Finances (mostly for me, boring stuff)

Apr 24, 2007 19:50

So it seems that I have not been doing too badly with my financial planning.

Per a friends advice, I bought the new Suze Ormon book "Women and Finances"  www.suzeormon.com  .

Basically she states that women should establish their own credit and have their individual credit card, and savings accounts. She has a deal set up for women that open up accounts with www.Ameritrade.com . If you open an account and deposit atleast $50. per month with them and keep it up for one year without withdrawing they will deposit $100.00 into your savings account at the end. Easy way to make a $100.00, you have nothing to lose and the interest rates is 4.05%. I certainly took advantage of that deal.  She makes no money off of it, Ameritrade gets knew clients in the hopes that we will eventually invest money with them in the stock marker.  Suze will send you emails with advice on how to invest if you chose to.  Which I will defenitely do at a later time.  Right now I am still researching it all.

Although I do have all of my own accounts and good credit established, I changed my savings accounts to www.Emigrant-direct.com where I can get 5.05% interest on my savings as apposed to the 1% I was getting at the credit union I had my fun money in. As soon as my CD's expire I am also switching that money over to an Emigrant acount. www.HSBCdirect.com and www.ingdirect.com also have good rates, but I compared them all and it seems like Emigrant had the best rates.

What you always need to make sure of is that the bank your money is in is FDIC insured $100,000 per person, $200,000 per couple, and you should be covered incase the bank goes under.

The book also talks about having enough money set aside to be able to live for atleast 6 months in case you lose your job etc. I'm good with that too for now. That fund was depleted since I was out of work in 2005 for about 5 months due to illness and plain stupidity on my part.

A 401K for retirement is a must, and if your company matches you make sure you put in atleast the % they would match you at. For example if I put 6% of my earnings into my 401K my company will match 3% of that plus an addition 1.25 % just for having the 401K. Ofcourse I've done that  and plan to try and invest the full 15% which is the maximum allowed. Rember this money is not taxed so it brings your tax bracket down giving you the opportunity to do better when tax season comes around.
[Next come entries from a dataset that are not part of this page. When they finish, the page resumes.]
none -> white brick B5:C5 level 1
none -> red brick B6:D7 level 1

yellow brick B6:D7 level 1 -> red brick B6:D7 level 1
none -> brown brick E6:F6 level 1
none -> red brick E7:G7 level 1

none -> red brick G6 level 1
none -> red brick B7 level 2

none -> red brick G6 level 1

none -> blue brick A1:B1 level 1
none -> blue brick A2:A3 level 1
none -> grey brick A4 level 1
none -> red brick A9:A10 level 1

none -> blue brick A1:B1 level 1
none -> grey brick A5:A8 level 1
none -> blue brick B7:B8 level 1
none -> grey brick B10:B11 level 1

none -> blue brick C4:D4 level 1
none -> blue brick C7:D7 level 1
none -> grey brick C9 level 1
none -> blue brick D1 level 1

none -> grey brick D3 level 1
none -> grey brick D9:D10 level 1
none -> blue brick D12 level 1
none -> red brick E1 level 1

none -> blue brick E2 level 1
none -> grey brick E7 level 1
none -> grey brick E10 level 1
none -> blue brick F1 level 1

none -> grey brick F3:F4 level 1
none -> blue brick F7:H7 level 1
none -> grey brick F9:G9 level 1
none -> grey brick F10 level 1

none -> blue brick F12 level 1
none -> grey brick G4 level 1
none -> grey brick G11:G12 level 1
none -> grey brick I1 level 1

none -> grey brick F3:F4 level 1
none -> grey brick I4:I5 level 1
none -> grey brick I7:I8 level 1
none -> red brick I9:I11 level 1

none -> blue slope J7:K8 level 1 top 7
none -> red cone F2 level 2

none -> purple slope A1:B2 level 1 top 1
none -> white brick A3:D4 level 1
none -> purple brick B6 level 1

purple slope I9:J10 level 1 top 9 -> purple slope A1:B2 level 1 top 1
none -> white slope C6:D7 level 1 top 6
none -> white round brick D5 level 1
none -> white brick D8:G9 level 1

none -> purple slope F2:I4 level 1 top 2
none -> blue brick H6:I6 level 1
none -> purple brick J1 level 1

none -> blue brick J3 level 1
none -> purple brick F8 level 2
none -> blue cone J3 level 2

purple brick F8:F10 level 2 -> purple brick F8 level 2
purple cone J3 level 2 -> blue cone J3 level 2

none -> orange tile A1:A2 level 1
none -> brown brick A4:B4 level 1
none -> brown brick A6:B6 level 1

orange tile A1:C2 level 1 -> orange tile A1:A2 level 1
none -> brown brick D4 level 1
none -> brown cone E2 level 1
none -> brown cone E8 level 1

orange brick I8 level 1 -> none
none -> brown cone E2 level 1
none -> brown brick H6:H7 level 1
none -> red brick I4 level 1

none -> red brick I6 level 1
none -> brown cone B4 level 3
This is where I was not doing well, but it's all under control now.

Next thing is opening a Roth Ira or a traditional Ira.  You can roll over any money from a 401K to a tradional Ira without having to pay taxes.  Good if you switch jobs and want to switch your money over.  I would just rather put it all together in one plan.

A Roth Ira is different in where you pay taxes up front and you can invest up to $4,000 in 2007. but will increase to 5000.00 in 2008.
There are 2 types.  ETF = good if you are putting in one lump sum of $4,000. It trades like a stock on the stock exchange and offers more liquidity and has a lower expense ratio which is an amount you are charged to cover management and admin costs.  It's around 9.99 everytime you invest.

If you are going to be making multiple small deposits it's better to get a "no load" fund, which is a no comission fund.

How to invest+ 90% of your funds should go in the US Vanguard Extender Marker (VII) and 10% to international shares.

WWW.morningstar.com is a good site to get started.   This is actually where I am now.  I am doing more research.  This part is where I get confused.  So if anyone has any info on this feel free to comment.  Although I think people will read the first part of this and move on. :)

I also found some audio CD's at Barnes and Nobles that were $6.00 - called "all your worth" which was very helpful.  They basically talk about must haves and needs.  Must haves are things like your  mortgage, utilities, food, things that you can't live with out.  An exception to this rule are things that you have to pay on a monthly basis like your car or anything that is under a contract.  This can include a gym membership, cell phone with a two year contract type deal.  Anything that you have to have to pay and are not able to cancel is a must have.

A need is everythign else that you want, but really can live without.  There is great advice on how to cut down on your living expenses.  She says that instead of trying to save on the little things, like getting the store brand of something.  Ok so you do save a few cents, but it doesn't really make a huge difference in your pocket book.  Although every little bit helps.

Where you need to try and save are the big item tickets.  Mortagage, Homeowners insurance, auto insurance etc.  It tells you to go through your policies and look for hidden or unnecessary charges. For example diductibles on your home should not be anything like $500.  You should not report any losses that are less than $1000 -$2000 because your rates will increase.  Don't have things on your car insurance like towing or rental car, deductible should be atleast $1000 dollars.  When buying a new home make sure you review all charges and see if theya re charging you any points.  You should really shop around for all of your policies/credit cards and get atleast 5 quotes.

Have an emergency credit card and don't use it unless you can pay off the balance.  If you have a high interest on your credit card shop around for lower interst cards.  There are plenty willing to give you a lower rate.